On the evidence of Secret History's film "Dad's Army" (C4), the classic sitcom of the same name was a masterpiece of research, rather than comic invention. Research and judicious editing, anyway - because although Jimmy Perry and David Croft had included the rumblings of class tension and the petty rivalries with police and ARP wardens, and although they exploited the absurdity of a force armed with obsolete or home-made weapons, they had passed over the more lethal consequences of uncontrolled enthusiasm.

Within 24 hours of Churchill's speech announcing the formation of the Local Defence Volunteers, 250,000 men had come forward - a quarter of a million men armed with nothing but broomsticks, agricultural implements and a sense of patriotic duty. It might have been safer if they'd been left that way, because, as soon as they got guns, they started to shoot people with them - either accidentally, through lack of training, or deliberately, through excess of zeal. They also started to die themselves, killed by weapons which the regular army had rejected as so unsafe that they effectively counted as a contribution to the German war effort. In total, 768 Home Guard men died during the war, a fairly impressive casualty list given that they almost never confronted an enemy soldier. They also killed 50 innocuous civilians, egged on by a general invasion neurosis which painted every stranger as a potential fifth columnist.

None of this was quite as damning as some advance publicity had tried to suggest. You could argue that all those victims - civilians and volunteers - died for their country just as surely as a front-line soldier, even if the circumstances of their death were marred by the bathos of accident or incompetence. One veteran recalled how three soldiers had inadvertently disembarked from a landing craft into 20ft of water. "Unfortunately, they were drowned before we could get them out," he said flatly. "And that put a bit of a damper on the exercise, as you could imagine."

Also, the fact that early volunteers recognised the absurdity of their own pretensions as a fighting force only amplified the sense of their courage. "If the Germans had started at two in the afternoon, we would have been all finished by three," said one veteran cheerfully. The Home Guard did seem to have become something of a nuisance towards the end of the war - when they applied their stop-and-search powers with such nit-picking energy that movement around the country became a laborious obstacle race.
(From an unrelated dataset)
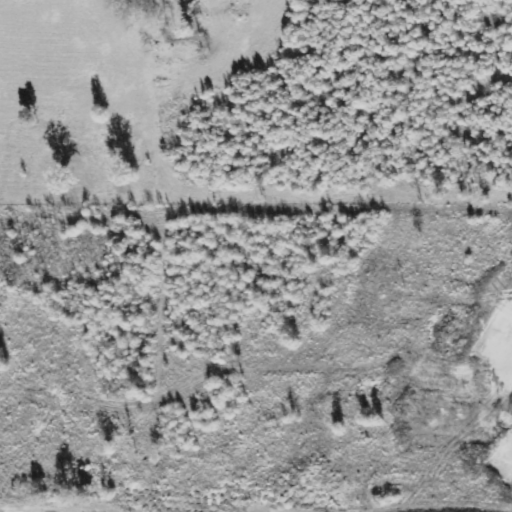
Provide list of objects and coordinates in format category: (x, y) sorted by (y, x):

But, even then, they were only doing what they'd been told to. One newsreel showed a keen recruit checking the King's identity papers - just in case the Hun had infiltrated a royal lookalike to mount a one-man takeover.
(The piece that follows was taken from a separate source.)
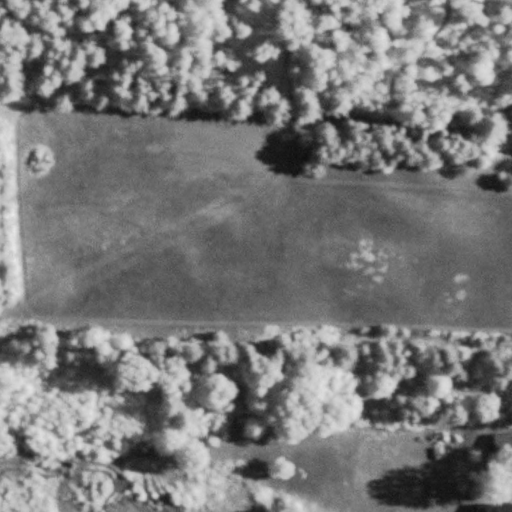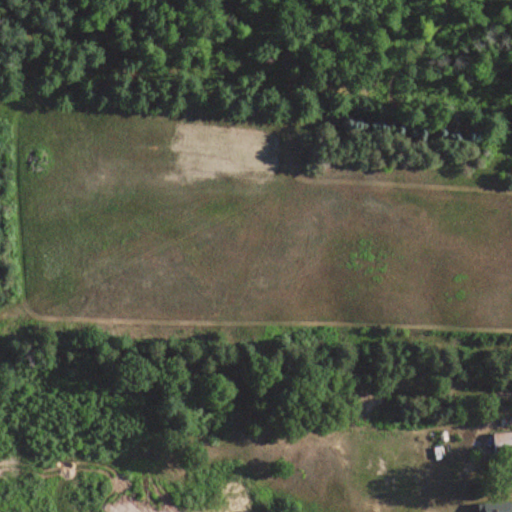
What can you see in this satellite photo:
building: (502, 443)
quarry: (227, 504)
building: (495, 507)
It's hardly news, though, that power is an intoxicating substance. Put a small man in a uniform and you have a recipe for abuse, a truism confirmed by this week's Clampers (BBC1), which followed the efforts of Mike Greenidge to issue 100 tickets in a day. "Sorry, nothing I can do," said Mike when one of his victims turned up as he was gleefully slapping on a ticket. This simply wasn't true - he could take a lunch-break and he could take cover when it rains. He didn't, though, because that would bring his hourly average right down. Greenidge offered the bizarre sight of social policy mutated into a competitive sport - an inspiration to every motorist to fight their corner a little more ruthlessly in future.